Africa-Press – Burkina Faso. L’écho de cette nuit tragique du 17 au 18 décembre 2023 reste encore vif chez des citadins de Conakry. La capitale guinéenne a été frappée par l’incendie du plus grand dépôt de carburant de Kaloum. Un drame qui a coûté la vie, selon la presse de ce pays, à une vingtaine de personnes, enregistré environ 200 blessés, des dégâts matériels et jeté le pays et des populations dans des difficultés économiques.
Ce drame vient allonger la liste des explosions dans des grandes villes africaines, du fait du non-respect des règles liées au conditionnement et/ou à la vente de certains produits à hauts risques.
Pas plus tard qu’en septembre 2023, au Bénin, dans une ville située à environ 40 km de la capitale, l’incendie d’un dépôt clandestin d’essence a fait plus de 30 morts.
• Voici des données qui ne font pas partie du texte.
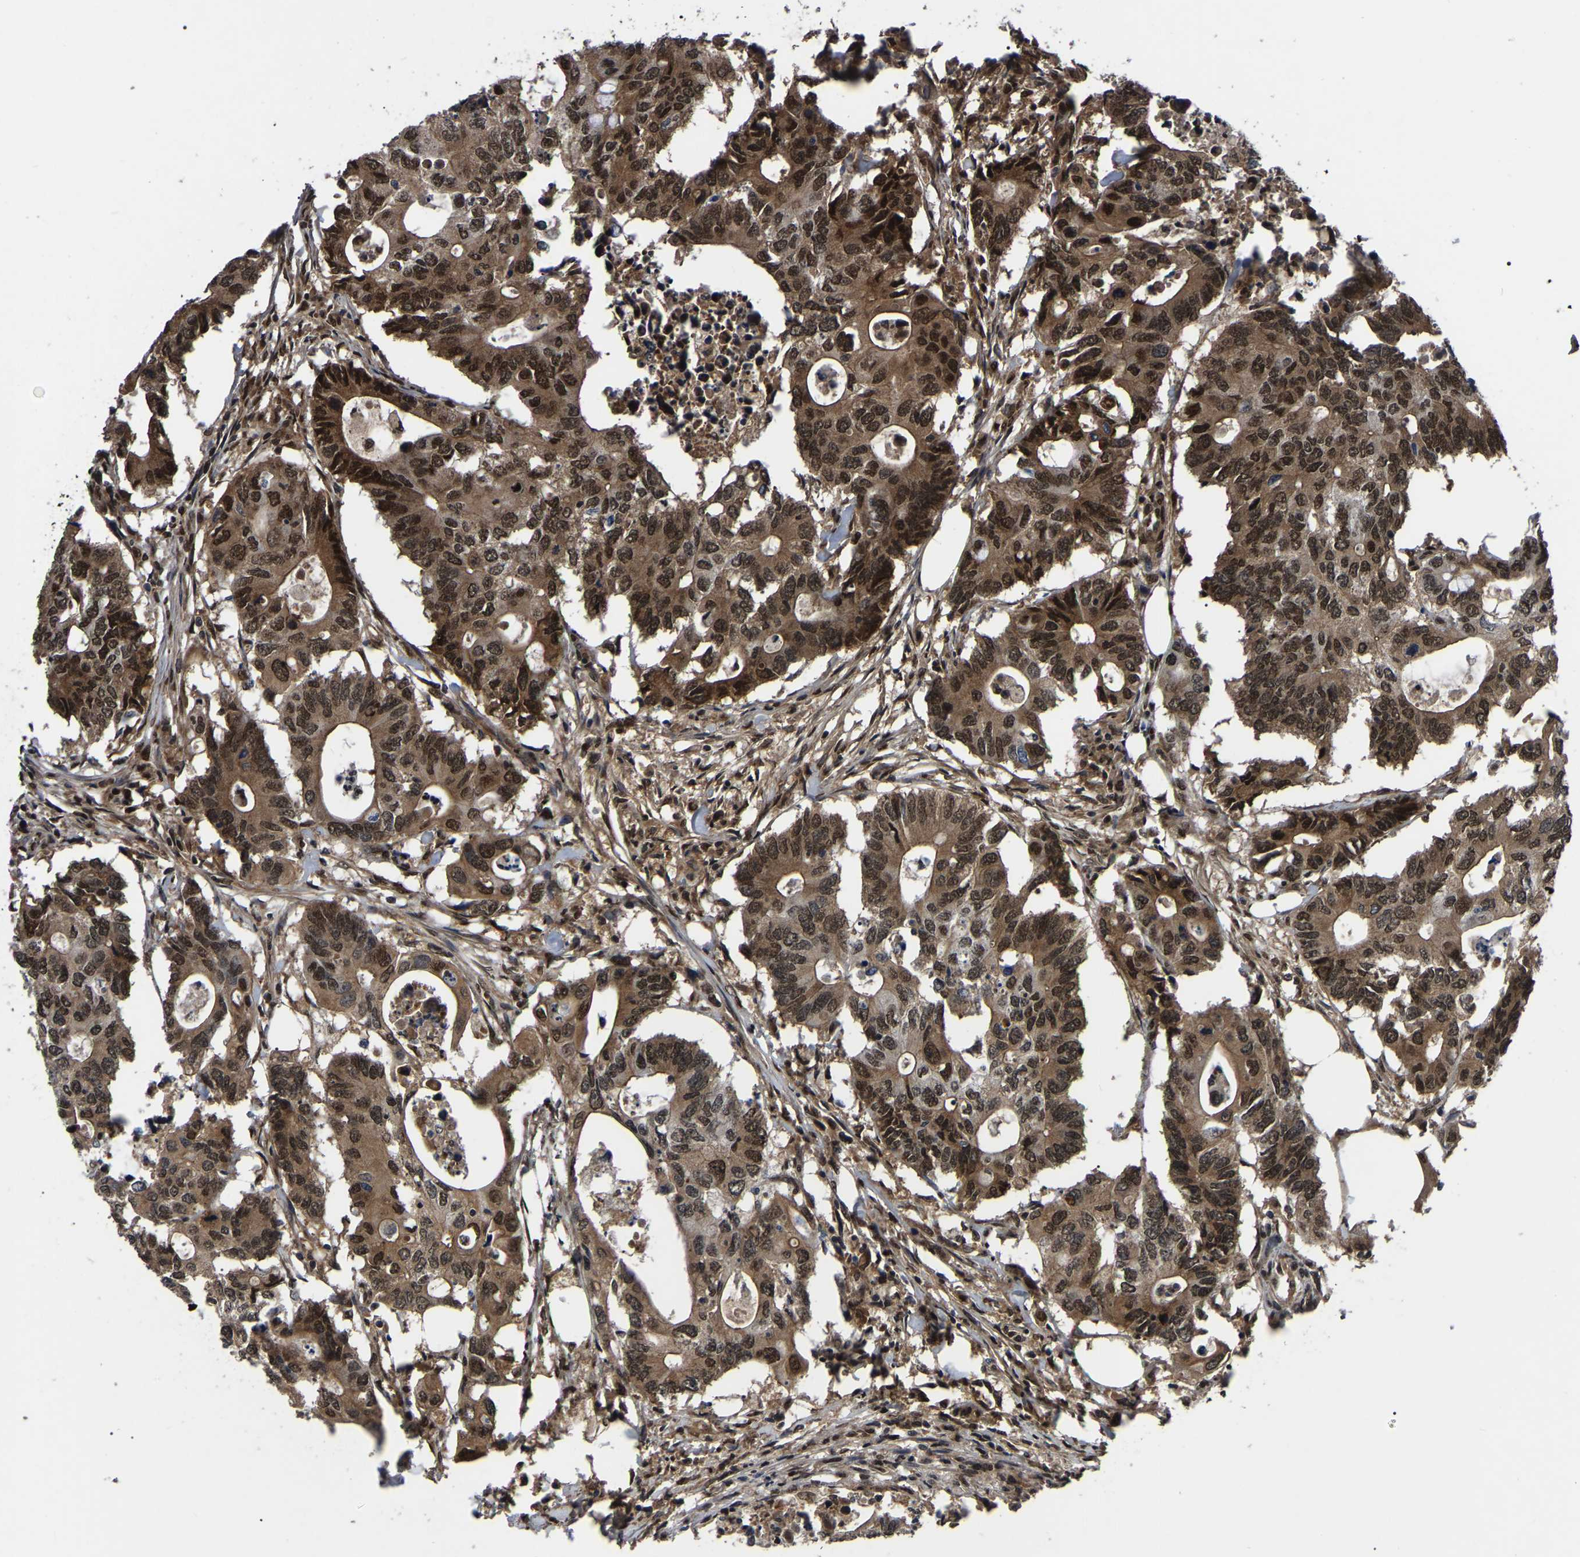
{"staining": {"intensity": "strong", "quantity": ">75%", "location": "cytoplasmic/membranous,nuclear"}, "tissue": "colorectal cancer", "cell_type": "Tumor cells", "image_type": "cancer", "snomed": [{"axis": "morphology", "description": "Adenocarcinoma, NOS"}, {"axis": "topography", "description": "Colon"}], "caption": "Protein analysis of colorectal cancer tissue demonstrates strong cytoplasmic/membranous and nuclear expression in about >75% of tumor cells.", "gene": "TRIM35", "patient": {"sex": "male", "age": 71}}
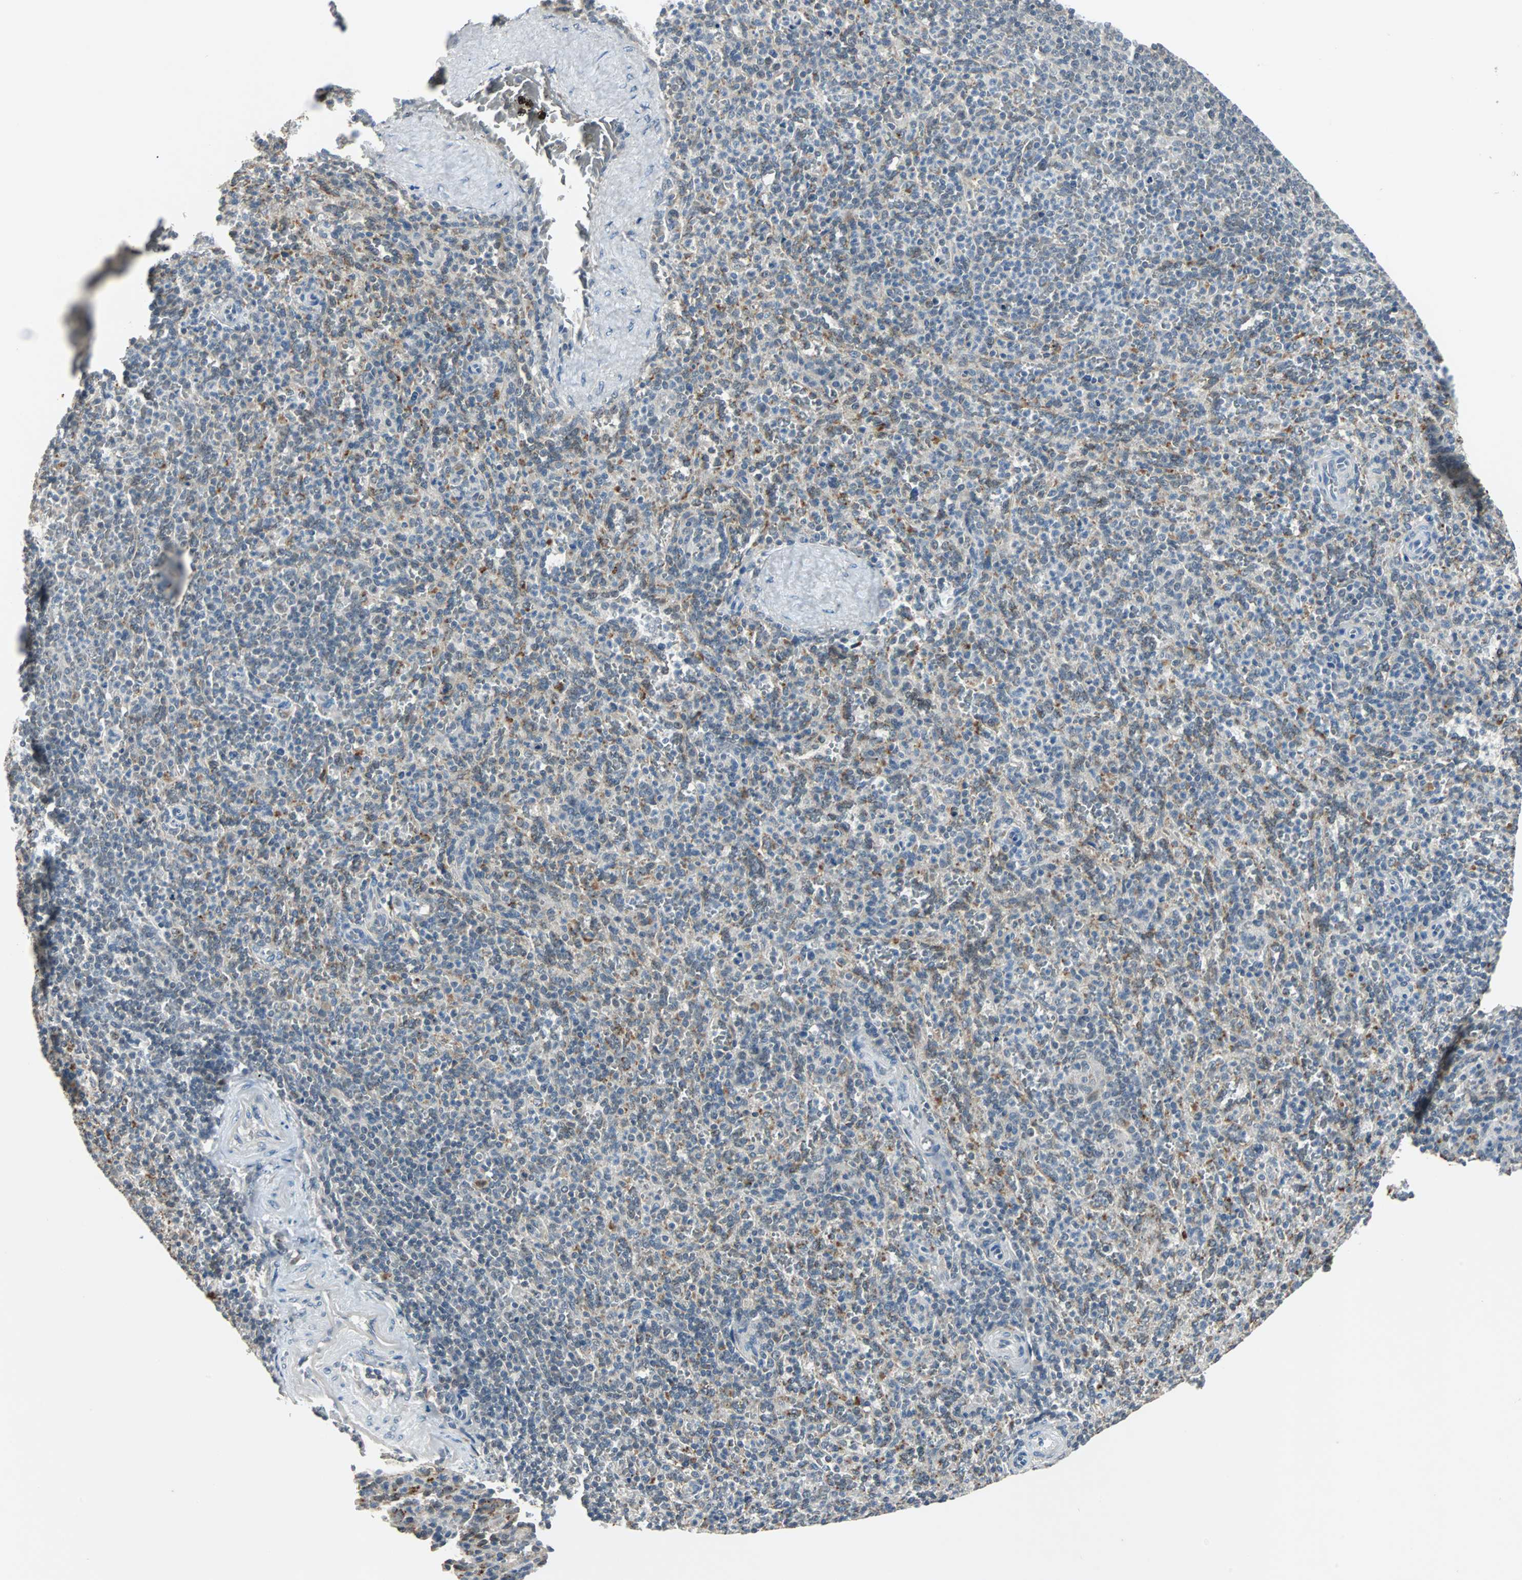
{"staining": {"intensity": "moderate", "quantity": "25%-75%", "location": "cytoplasmic/membranous"}, "tissue": "spleen", "cell_type": "Cells in red pulp", "image_type": "normal", "snomed": [{"axis": "morphology", "description": "Normal tissue, NOS"}, {"axis": "topography", "description": "Spleen"}], "caption": "Immunohistochemical staining of normal human spleen displays moderate cytoplasmic/membranous protein staining in about 25%-75% of cells in red pulp.", "gene": "HLX", "patient": {"sex": "male", "age": 36}}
Sept années en arrière, une dizaine de personnes ont péri du fait du non-respect en matière de conditionnement et de vente du carburant.
On se souvient également de cet après-midi de mars 2012 avec l’explosion d’un dépôt d’armement des forces armées congolaises dans le quartier de Mpila, dans la capitale du Congo. Bilan, environ 150 morts, plus de 1 500 blessés, de nombreux dégâts matériels.
En mars 2020, une explosion de gaz dans la capitale nigériane a fait environ 20 morts, plusieurs blessés et plus de 100 maisons incendiées ; cette explosion a été déclenchée lorsqu’un camion a heurté des bouteilles de gaz dans une usine de traitement de gaz à proximité d’un gazoduc installé dans une zone densément peuplée de Lagos, la plus grande ville du continent africain.
La liste de ce type d’incidents, les uns aussi importants que les autres, dans les capitales et autres villes africaines, est malheureusement longue que pernicieuse à renseigner.
Ouagadougou et bien d’autres villes du Burkina n’échappent pas à cette réalité, par laquelle la course effrénée vers le gain et/ou l’ignorance exposent des populations permanemment à de hauts risques. Les incidents liés à l’exploitation illégale de certains secteurs d’activité ou à leur exercice en ignorance totale des règles de sécurité sont nombreux.
C’est dans ce souci qu’ils sont, sans doute, de nombreux citoyens burkinabè à observer et à surtout s’interroger si l’implantation des stations d’essence telle qu’on y assiste actuellement répond à des normes de sécurité. Proximité entre stations-services, installation de pompes à essence et de dépôts de gaz entre des habitations, etc. Certains citoyens ne semblent même pas se gêner de ramener des fûts de produits explosifs dans leurs familles, faisant du coup cohabiter le voisinage avec le danger.
Parlant de la poussée de stations d’essence, la préoccupation avait été soulevée par des journalistes à la faveur d’une conférence, en fin décembre 2021, organisée par le ministère en charge de l’Urbanisme et des villes, sur le bilan de ses activités de l’année. Une inquiétude qu’avait partagé le département, annonçant pour la nouvelle année, des opérations à cet effet (gouvernement emporté par le coup d’Etat de janvier 2022).
Qu’à cela ne tienne, les autorités sont interpellées sur le laxisme qui semble régner dans certains secteurs à hauts risques pour les populations.